-------- AVAILABLE DATA
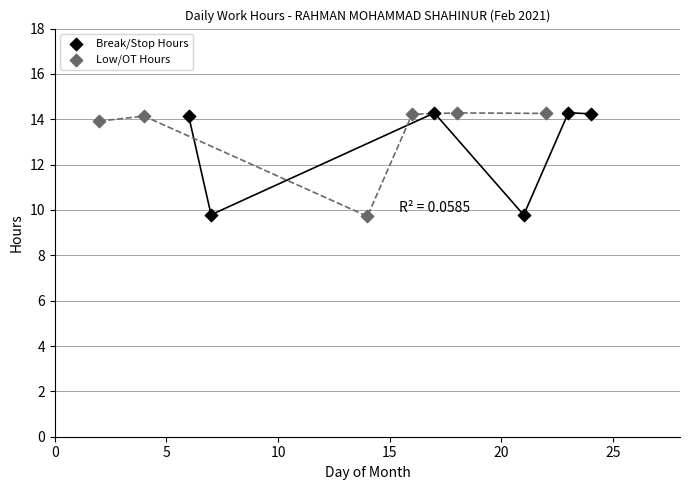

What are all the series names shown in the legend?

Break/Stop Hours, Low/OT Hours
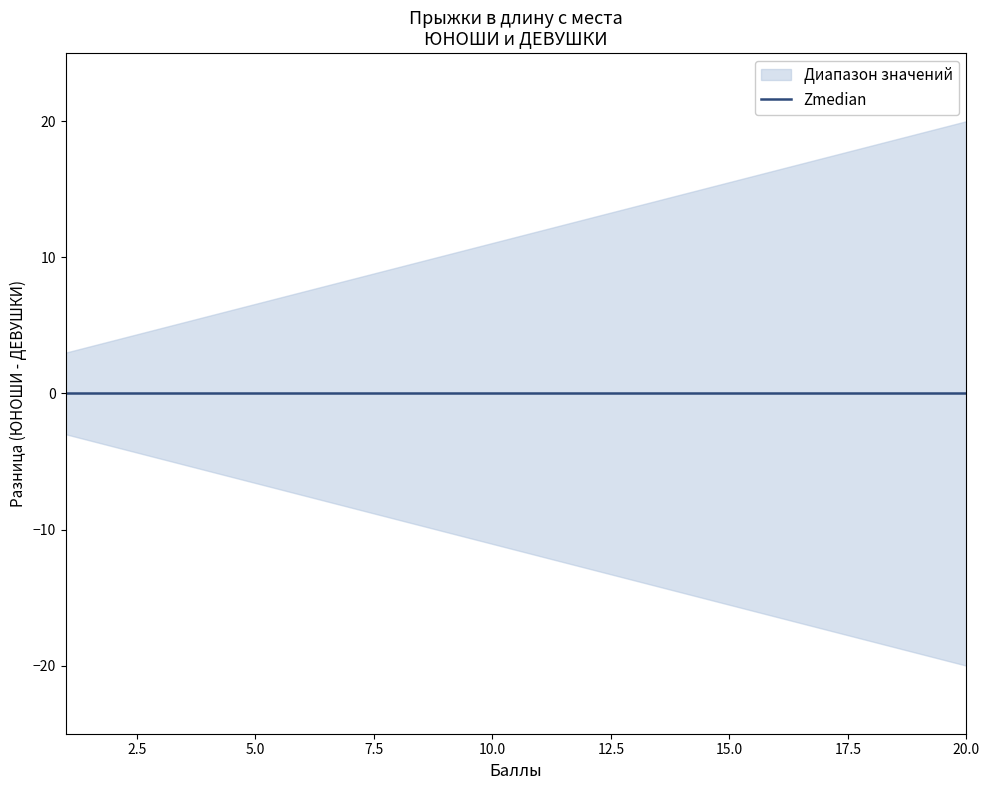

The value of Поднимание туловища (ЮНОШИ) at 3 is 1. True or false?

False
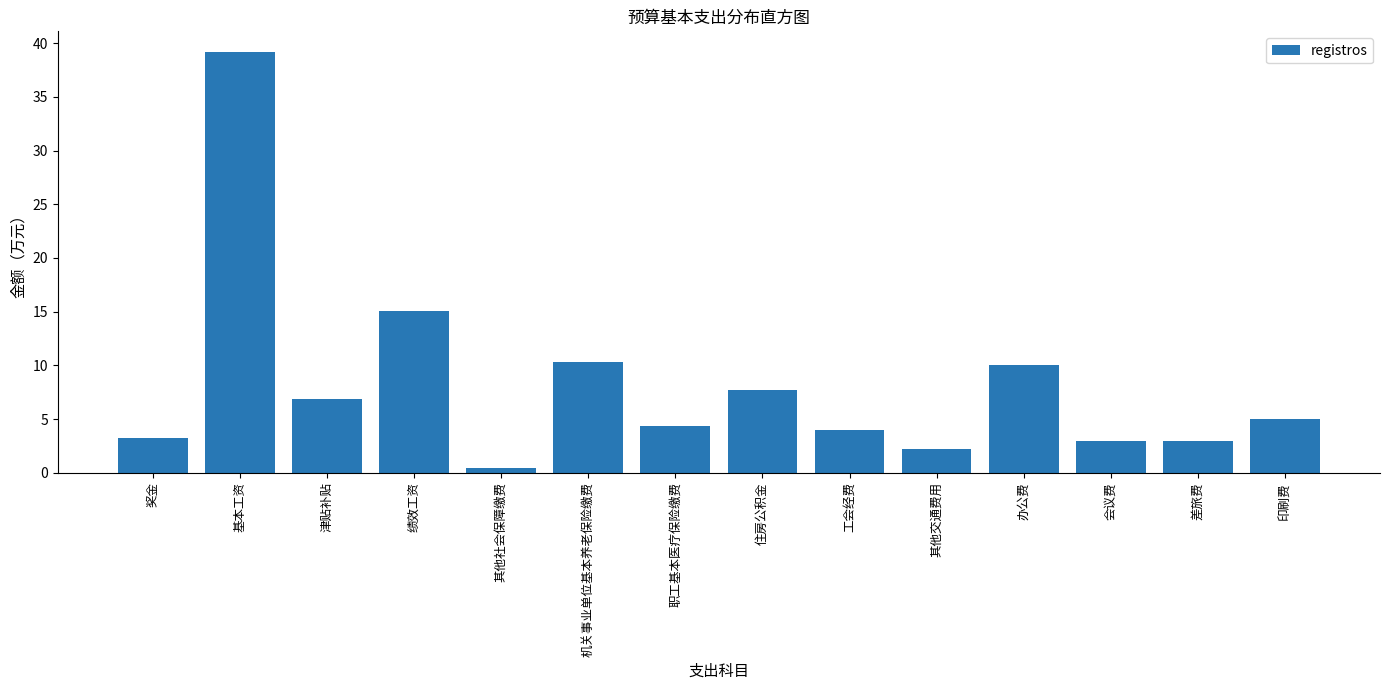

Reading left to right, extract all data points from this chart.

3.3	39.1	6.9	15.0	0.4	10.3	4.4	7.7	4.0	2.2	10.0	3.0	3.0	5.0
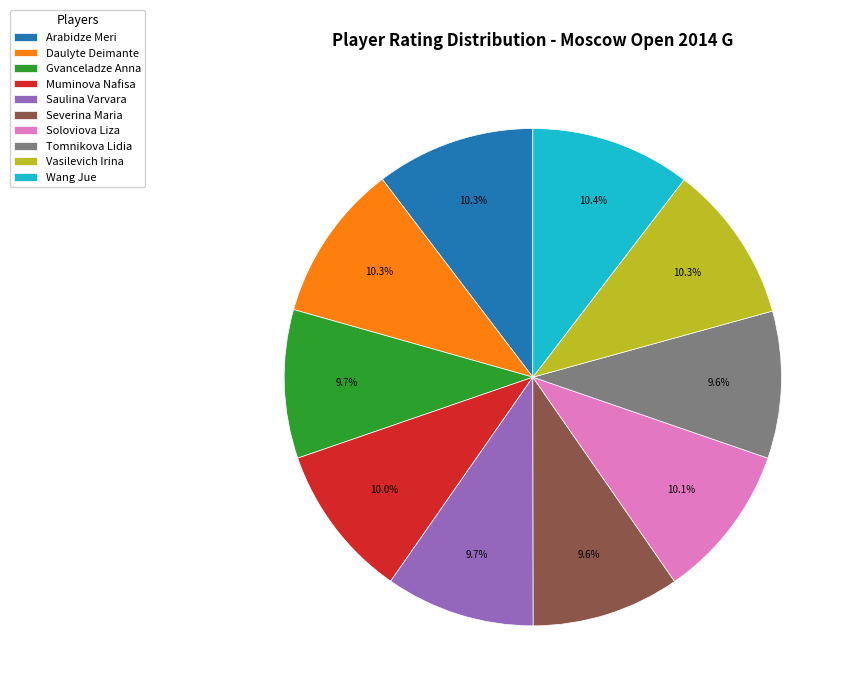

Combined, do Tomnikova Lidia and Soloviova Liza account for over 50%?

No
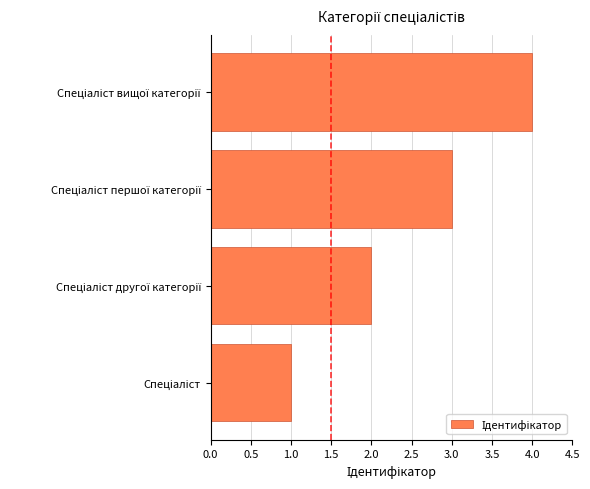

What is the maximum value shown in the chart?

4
----------------
### TASK GOAL
Pull out each line from the rows above that contains the word "What", and list those lines on their own.

### YOUR SOLUTION
What are all the series names shown in the legend?
What is the maximum value shown in the chart?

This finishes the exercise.